● **Data provided**
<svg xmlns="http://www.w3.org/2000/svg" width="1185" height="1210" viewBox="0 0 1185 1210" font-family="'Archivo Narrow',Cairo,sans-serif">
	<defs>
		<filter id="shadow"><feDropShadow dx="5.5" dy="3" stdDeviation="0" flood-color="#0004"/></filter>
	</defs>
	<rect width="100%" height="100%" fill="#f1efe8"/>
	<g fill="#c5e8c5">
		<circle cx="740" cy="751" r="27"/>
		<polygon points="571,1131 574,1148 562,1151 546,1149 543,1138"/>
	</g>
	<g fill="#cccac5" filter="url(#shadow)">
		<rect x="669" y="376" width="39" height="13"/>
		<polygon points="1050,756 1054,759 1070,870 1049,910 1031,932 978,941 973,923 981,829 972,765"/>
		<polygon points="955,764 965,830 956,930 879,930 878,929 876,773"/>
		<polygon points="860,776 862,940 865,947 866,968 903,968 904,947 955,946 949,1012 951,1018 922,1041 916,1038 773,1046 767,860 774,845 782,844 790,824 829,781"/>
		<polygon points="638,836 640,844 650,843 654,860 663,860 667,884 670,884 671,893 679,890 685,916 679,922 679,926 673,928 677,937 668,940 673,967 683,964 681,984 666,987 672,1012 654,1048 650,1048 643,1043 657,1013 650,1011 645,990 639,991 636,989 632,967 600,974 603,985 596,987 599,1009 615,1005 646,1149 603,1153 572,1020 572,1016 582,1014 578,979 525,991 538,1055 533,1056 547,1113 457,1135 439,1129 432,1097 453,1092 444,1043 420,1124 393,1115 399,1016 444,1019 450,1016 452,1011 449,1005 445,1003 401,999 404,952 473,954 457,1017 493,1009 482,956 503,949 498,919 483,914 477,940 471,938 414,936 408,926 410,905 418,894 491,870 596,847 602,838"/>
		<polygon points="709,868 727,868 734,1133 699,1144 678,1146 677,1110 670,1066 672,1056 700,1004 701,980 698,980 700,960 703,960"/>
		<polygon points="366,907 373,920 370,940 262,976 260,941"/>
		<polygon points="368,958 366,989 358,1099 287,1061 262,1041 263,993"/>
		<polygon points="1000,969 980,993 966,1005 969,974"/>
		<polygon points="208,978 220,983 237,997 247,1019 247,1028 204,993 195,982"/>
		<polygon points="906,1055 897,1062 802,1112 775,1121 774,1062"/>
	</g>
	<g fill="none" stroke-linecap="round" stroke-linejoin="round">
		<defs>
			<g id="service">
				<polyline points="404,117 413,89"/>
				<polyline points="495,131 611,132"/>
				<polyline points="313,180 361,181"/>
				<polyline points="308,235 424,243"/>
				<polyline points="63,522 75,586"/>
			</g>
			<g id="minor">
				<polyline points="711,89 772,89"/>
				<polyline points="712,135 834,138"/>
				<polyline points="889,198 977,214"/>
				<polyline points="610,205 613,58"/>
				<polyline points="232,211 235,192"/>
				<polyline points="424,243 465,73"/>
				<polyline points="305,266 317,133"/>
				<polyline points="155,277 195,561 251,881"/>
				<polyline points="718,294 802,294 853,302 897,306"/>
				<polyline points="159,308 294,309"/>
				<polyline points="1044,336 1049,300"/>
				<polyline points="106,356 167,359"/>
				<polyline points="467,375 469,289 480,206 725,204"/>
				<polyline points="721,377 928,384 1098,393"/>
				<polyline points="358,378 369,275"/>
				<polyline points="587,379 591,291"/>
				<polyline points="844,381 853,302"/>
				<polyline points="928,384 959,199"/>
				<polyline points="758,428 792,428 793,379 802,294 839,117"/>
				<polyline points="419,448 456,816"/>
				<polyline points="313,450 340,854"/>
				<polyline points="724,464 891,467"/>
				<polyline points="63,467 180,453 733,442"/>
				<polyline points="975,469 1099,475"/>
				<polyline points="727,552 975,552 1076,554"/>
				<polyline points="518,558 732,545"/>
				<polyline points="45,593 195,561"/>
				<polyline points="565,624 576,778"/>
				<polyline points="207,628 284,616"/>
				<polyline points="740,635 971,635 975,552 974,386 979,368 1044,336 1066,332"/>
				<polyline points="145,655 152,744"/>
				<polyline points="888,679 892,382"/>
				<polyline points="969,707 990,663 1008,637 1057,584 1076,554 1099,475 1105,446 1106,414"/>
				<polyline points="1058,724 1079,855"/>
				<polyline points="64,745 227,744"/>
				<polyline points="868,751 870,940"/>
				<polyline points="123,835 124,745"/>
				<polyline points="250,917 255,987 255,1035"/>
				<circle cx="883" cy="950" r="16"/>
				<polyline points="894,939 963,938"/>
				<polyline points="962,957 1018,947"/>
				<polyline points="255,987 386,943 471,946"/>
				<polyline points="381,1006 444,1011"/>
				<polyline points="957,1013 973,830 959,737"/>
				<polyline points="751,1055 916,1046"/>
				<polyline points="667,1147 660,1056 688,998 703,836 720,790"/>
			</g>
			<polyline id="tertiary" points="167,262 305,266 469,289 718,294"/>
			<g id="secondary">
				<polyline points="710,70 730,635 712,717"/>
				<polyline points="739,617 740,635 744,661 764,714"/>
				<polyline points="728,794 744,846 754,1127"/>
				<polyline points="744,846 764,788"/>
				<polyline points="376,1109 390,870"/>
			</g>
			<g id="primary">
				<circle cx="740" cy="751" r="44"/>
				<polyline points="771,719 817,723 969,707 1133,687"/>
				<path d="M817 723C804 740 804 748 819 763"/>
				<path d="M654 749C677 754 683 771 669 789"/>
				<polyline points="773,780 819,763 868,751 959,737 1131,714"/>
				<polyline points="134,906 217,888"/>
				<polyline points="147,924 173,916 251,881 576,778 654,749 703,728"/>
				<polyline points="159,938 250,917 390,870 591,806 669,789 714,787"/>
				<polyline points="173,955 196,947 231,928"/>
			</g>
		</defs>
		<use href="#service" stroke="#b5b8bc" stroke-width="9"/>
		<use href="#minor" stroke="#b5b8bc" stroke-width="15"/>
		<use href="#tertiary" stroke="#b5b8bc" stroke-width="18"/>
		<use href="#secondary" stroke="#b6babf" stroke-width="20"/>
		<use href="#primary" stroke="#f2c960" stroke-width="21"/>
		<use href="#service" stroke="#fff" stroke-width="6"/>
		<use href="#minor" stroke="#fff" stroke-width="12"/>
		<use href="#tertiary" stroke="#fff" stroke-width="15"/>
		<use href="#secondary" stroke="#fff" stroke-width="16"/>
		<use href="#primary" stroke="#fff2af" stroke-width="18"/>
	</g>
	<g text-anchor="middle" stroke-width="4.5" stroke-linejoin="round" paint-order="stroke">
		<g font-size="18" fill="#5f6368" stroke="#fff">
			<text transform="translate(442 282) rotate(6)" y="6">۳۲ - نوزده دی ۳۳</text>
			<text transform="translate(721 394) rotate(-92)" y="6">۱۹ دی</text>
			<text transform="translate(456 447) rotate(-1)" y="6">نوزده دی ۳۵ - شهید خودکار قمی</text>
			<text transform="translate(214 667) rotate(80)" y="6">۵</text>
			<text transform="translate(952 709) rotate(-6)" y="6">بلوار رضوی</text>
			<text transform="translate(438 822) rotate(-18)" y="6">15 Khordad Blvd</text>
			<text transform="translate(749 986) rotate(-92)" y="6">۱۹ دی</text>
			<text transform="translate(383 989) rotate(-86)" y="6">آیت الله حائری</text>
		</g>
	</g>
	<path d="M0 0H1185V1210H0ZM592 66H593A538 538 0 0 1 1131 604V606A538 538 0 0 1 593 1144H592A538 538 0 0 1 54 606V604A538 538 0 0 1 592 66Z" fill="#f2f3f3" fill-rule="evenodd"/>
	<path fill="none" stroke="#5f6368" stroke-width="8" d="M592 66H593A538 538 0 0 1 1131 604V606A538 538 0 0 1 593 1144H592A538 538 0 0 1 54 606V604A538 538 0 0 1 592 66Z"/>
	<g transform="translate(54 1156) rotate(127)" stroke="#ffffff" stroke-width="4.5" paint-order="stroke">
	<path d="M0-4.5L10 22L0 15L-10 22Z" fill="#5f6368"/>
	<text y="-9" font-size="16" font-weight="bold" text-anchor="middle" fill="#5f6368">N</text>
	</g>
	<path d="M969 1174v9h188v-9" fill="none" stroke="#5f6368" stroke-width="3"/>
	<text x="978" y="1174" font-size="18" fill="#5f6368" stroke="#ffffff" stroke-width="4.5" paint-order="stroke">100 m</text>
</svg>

● **Work instructions**
Work out how many lines in the data include "round". Answer with the number only.

● **Your solution**
2